Molecular marker aided breeding strategy involves the potentiality of molecular markers in plant breeding, particularly helps in marker assisted selection procedure which speeds up the whole breeding process. Molecular markers are DNA sequences whose inheritance pattern can be established.
Some of the unique features of molecular markers are:
(i) They exhibit polymorphism,
(ii) They show co-dominant inheritance which helps in distinguishing homozygous from heterozygous,
(iii) They are easy for detection, and
(iv) They are distributed frequently throughout the genome.
Different molecular markers in use are:
(a) RFLP (Restriction Fragment Length Polymorphism)
(b) RAPD (Randomly Amplified Polymorphic DNA)
(c) AFLP (Amplified Fragment Length Polymorphism)
(d) VNTR (Variable Number Tandem Repeats)
(e) STS (Sequence Tagged Sites)
(f) SCAR (Sequence Characterised Amplified Region)
(g) SNP (Single Nucleotide Polymorphism)
Molecular marker development and its implementation in breeding programme has made the whole breeding exercise less time consuming and offers selection of desirable combination of traits. This approach is done by establishing linkage between molecular marker and traits to be selected.
In this process the whole breeding procedure can be conducted in laboratory not waiting for the phenotypic expression in field, e.g., resistance property to plant pathogen can be evaluated in the absence of disease.
Marker Assisted Selection (MAS):
(a) Mapping of Plant Genome:
Among several crop plants, rice has been the most wanted target plant. RFLP markers from closely related species are good markers for constructing gene map.
(b) Linkage of Molecular Marker to Desired Trait:
Identification of genes responsible for useful trait may be established by a linkage analysis with markers on a genetic map of plant genome. Polymorphic markers are generally used to identify linked markers.
Bulked segregate analysis (BSA) helps to detect the polymorphism between two species. Then the segregating population is tested, generally the polymorphism between the species is likely to be linked to genes for the trait.
(c) Accelerated Back-Crossing:
Marker assisted selection accelerates the back crossing and selection for desired trait which help in earlier release of improved variety. Instead of several back-crossing and then selection which requires lots of time, molecular markers facilitate selection of individuals with more of the recurrent genome at each generation.
Applications of MAS:
Markers have been used in the breeding of desirable disease resistance property against virus and fungal pathogen. For introducing this trait into cultivar variety, MAS helps in the following ways for the new breeding strategy.

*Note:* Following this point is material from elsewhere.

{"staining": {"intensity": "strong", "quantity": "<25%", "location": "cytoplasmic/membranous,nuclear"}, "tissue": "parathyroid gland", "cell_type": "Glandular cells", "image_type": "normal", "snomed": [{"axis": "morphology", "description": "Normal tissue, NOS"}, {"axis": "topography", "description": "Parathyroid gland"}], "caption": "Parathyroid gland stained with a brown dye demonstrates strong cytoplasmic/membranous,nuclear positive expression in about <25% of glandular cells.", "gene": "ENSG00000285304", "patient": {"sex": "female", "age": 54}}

Identification of the Breeding Line:
Molecular markers are used to identify the breeding line among the large number of germplasm available.
Identification of Hybridity:
Using RAPD analysis the somatic hybrid or the hybrid nature of self-pollinated crops can be easily identified.
Purity of Breeding Lines:
Cross contamination and seed harvestation may lead to contamination of breeding lines. Molecular markers can be used to assist establishment of pure breeding lines and check contamination of breeding.

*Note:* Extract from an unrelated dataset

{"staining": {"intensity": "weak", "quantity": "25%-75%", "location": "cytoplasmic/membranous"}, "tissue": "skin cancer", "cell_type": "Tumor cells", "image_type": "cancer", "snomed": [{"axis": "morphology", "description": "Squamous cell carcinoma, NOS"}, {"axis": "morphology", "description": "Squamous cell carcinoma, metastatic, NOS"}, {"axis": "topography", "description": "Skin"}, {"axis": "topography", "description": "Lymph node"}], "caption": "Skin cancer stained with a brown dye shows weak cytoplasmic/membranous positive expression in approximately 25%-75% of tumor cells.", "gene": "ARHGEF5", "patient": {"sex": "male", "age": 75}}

Prediction of Hybrid Performance (Heterosis):
Genetic distance between possible parents can be estimated by employing molecular markers. RFLP microsatellite markers are selected as useful marker for these predictions.
Identification of Germplasm:
Identification of several useful genetic resources of possible parents for use in breeding requires suitable molecular technique. RAPD marker is useful tool for the survey of germplasm. Survey of rice germplasm using RAPD shows linkage between the presence of specific marker and QTL for novel character.